# Goal of the exercise
Retyping the data exactly is the task. Include every line.

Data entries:
▶

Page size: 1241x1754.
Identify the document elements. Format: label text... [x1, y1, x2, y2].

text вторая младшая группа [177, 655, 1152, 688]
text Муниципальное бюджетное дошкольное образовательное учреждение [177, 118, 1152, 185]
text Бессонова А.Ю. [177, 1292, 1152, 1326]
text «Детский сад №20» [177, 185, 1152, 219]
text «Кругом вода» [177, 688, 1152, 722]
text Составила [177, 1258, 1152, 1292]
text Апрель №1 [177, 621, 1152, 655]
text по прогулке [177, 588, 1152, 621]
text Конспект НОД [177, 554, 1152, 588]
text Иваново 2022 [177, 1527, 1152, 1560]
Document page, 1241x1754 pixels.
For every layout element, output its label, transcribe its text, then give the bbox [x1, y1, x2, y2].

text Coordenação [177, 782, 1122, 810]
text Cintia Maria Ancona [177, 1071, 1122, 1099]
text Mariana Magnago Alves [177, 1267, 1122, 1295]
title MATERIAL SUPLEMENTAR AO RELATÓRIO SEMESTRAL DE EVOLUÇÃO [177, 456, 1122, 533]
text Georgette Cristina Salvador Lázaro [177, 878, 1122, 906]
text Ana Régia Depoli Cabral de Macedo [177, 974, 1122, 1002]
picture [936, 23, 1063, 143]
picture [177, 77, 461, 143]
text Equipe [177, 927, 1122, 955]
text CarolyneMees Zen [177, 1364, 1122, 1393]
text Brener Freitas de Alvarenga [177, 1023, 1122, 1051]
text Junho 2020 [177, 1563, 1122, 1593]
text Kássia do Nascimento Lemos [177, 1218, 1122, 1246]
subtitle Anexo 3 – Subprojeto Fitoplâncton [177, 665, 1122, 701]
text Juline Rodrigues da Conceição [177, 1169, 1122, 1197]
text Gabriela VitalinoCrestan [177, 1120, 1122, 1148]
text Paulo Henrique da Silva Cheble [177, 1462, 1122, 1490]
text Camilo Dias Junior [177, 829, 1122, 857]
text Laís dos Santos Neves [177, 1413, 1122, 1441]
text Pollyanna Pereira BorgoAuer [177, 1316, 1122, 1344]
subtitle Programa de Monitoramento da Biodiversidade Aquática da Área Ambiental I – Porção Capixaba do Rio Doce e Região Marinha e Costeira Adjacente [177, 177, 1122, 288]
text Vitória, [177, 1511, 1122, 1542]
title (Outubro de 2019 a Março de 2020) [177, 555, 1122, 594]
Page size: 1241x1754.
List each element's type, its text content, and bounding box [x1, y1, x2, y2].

◀

# Your solution
Page size: 1241x1754.
Identify the document elements. Format: label text... [x1, y1, x2, y2].

text вторая младшая группа [177, 655, 1152, 688]
text Муниципальное бюджетное дошкольное образовательное учреждение [177, 118, 1152, 185]
text Бессонова А.Ю. [177, 1292, 1152, 1326]
text «Детский сад №20» [177, 185, 1152, 219]
text «Кругом вода» [177, 688, 1152, 722]
text Составила [177, 1258, 1152, 1292]
text Апрель №1 [177, 621, 1152, 655]
text по прогулке [177, 588, 1152, 621]
text Конспект НОД [177, 554, 1152, 588]
text Иваново 2022 [177, 1527, 1152, 1560]
Document page, 1241x1754 pixels.
For every layout element, output its label, transcribe its text, then give the bbox [x1, y1, x2, y2].

text Coordenação [177, 782, 1122, 810]
text Cintia Maria Ancona [177, 1071, 1122, 1099]
text Mariana Magnago Alves [177, 1267, 1122, 1295]
title MATERIAL SUPLEMENTAR AO RELATÓRIO SEMESTRAL DE EVOLUÇÃO [177, 456, 1122, 533]
text Georgette Cristina Salvador Lázaro [177, 878, 1122, 906]
text Ana Régia Depoli Cabral de Macedo [177, 974, 1122, 1002]
picture [936, 23, 1063, 143]
picture [177, 77, 461, 143]
text Equipe [177, 927, 1122, 955]
text CarolyneMees Zen [177, 1364, 1122, 1393]
text Brener Freitas de Alvarenga [177, 1023, 1122, 1051]
text Junho 2020 [177, 1563, 1122, 1593]
text Kássia do Nascimento Lemos [177, 1218, 1122, 1246]
subtitle Anexo 3 – Subprojeto Fitoplâncton [177, 665, 1122, 701]
text Juline Rodrigues da Conceição [177, 1169, 1122, 1197]
text Gabriela VitalinoCrestan [177, 1120, 1122, 1148]
text Paulo Henrique da Silva Cheble [177, 1462, 1122, 1490]
text Camilo Dias Junior [177, 829, 1122, 857]
text Laís dos Santos Neves [177, 1413, 1122, 1441]
text Pollyanna Pereira BorgoAuer [177, 1316, 1122, 1344]
subtitle Programa de Monitoramento da Biodiversidade Aquática da Área Ambiental I – Porção Capixaba do Rio Doce e Região Marinha e Costeira Adjacente [177, 177, 1122, 288]
text Vitória, [177, 1511, 1122, 1542]
title (Outubro de 2019 a Março de 2020) [177, 555, 1122, 594]
Page size: 1241x1754.
List each element's type, its text content, and bounding box [x1, y1, x2, y2].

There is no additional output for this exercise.